I make it really clear when I speak, the [Supreme Court] decision should be held harmless. The decision was miraculous. It was an intellectual and moral feat. But white resistance to the decision — massive resistance — is what caused us to misimplement, if that’s a word, the decision.
I want to take a moment to discuss the impact that the purging of black educators after Brown v. Board has had on black students. Diversity and representation within classrooms is still something that a lot of school systems struggle with today. How do you think this exodus of Black educators affected Black students over the last several decades?
We live in a democracy. We live in a country that’s supposed to be a representative democracy, a pluralistic democracy, and yet, the models of intellectual authority and leadership authority in schools are almost exclusively white. And so, the workforce does not reflect the student population, which is now majority students of color. And, in fact, also a majority of students come from families experiencing poverty.
So students are missing out on several things: They’re missing out on the model of intellectual authority, the model of leadership authority, in terms of teacher and principal. The curriculum that they’re exposed to is almost exclusively white in imagery, in content, and authorship.
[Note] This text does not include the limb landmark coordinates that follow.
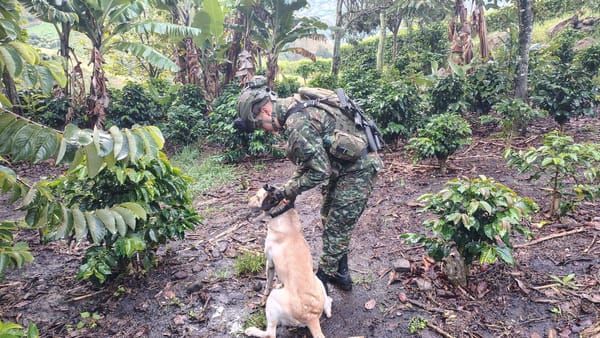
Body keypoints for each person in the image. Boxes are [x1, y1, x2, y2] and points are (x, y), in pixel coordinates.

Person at [234, 76, 383, 294]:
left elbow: (318, 172)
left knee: (336, 227)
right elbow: (311, 162)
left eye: (260, 125)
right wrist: (286, 188)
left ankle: (318, 289)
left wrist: (287, 191)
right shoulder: (294, 107)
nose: (265, 130)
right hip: (345, 166)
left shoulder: (297, 123)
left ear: (265, 112)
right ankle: (342, 275)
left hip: (359, 170)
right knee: (327, 215)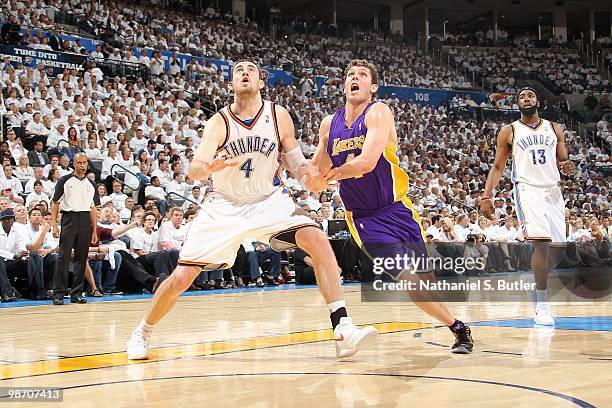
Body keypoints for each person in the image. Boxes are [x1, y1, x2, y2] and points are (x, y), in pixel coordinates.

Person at [127, 59, 377, 360]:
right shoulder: (219, 121)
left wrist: (309, 176)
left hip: (268, 200)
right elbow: (194, 169)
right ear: (232, 83)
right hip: (225, 205)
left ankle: (343, 328)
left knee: (318, 239)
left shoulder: (278, 115)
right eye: (238, 71)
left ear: (261, 82)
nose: (244, 73)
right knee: (182, 276)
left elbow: (295, 161)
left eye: (250, 70)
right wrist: (207, 167)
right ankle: (142, 331)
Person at [311, 59, 473, 354]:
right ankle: (458, 328)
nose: (354, 78)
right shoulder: (328, 124)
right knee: (408, 280)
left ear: (372, 87)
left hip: (399, 211)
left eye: (362, 75)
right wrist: (308, 173)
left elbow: (368, 162)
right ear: (344, 84)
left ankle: (452, 322)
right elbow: (316, 173)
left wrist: (331, 175)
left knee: (425, 282)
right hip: (364, 219)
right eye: (350, 75)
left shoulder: (379, 112)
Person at [480, 87, 576, 326]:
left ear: (538, 101)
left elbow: (563, 160)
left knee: (559, 248)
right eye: (522, 96)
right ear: (517, 104)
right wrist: (486, 195)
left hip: (552, 189)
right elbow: (499, 167)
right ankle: (542, 303)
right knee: (541, 244)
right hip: (527, 188)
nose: (526, 98)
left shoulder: (555, 128)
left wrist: (568, 166)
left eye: (530, 95)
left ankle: (536, 287)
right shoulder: (509, 131)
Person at [50, 153, 100, 305]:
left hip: (85, 220)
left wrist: (94, 230)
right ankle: (58, 293)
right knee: (63, 257)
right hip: (69, 219)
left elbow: (93, 209)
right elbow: (55, 203)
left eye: (84, 162)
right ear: (73, 163)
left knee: (81, 258)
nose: (82, 165)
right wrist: (54, 224)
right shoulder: (65, 180)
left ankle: (77, 293)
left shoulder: (91, 184)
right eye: (79, 163)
And we know from at least 30 to 40 years of research, that there are benefits that accrue academic and social benefits to Black, Hispanic, and Latinx students, especially when they’re in schools that are diversely staffed. Those students are less likely to be suspended or expelled. They’re less likely to be misplaced in special ed. They’re more likely to be tested for gifted education. They’re more likely to graduate high school in four years. And they’re more likely to apply for and be accepted to and matriculate in college. So when you ask, “What are they missing out on?” — they’re missing out on a lot.
What I think is also really interesting about your book is that it is centered in the past, with Brown v. Board. How do you think it fits into the narrative of all of these conversations that we’ve been having now about race in schools?
One of the central thesis of my book is that this history is not good. We’re continuing to live with this history. It’s part of a continuum. So when Black educators were purged from the system, we lost the nation’s most credentialed educators. And I kind of chronicle how that occurred, and what it meant.
The end of the book is a series of policy recommendations to reverse the trend of this history. And part of our problem is that we’ve never acknowledged this history. We’ve never acknowledged the truth about why we have lots of conversations, as you well know, about educator workforce diversity.
And the myth is kind of sad — I always say it in a poetry voice: ‘With Brown, Blacks pursued other professions unavailable to them prior to desegregation.’ And that’s a lie. It’s an outright lie. This historical record doesn’t support that. The truth is that white resistance to the law of the land, which was Brown, nearly decimated the black educator pipeline, and here, I’m talking almost exclusively about teachers and principals, and we’re living with the fallout of that history. We haven’t escaped it yet.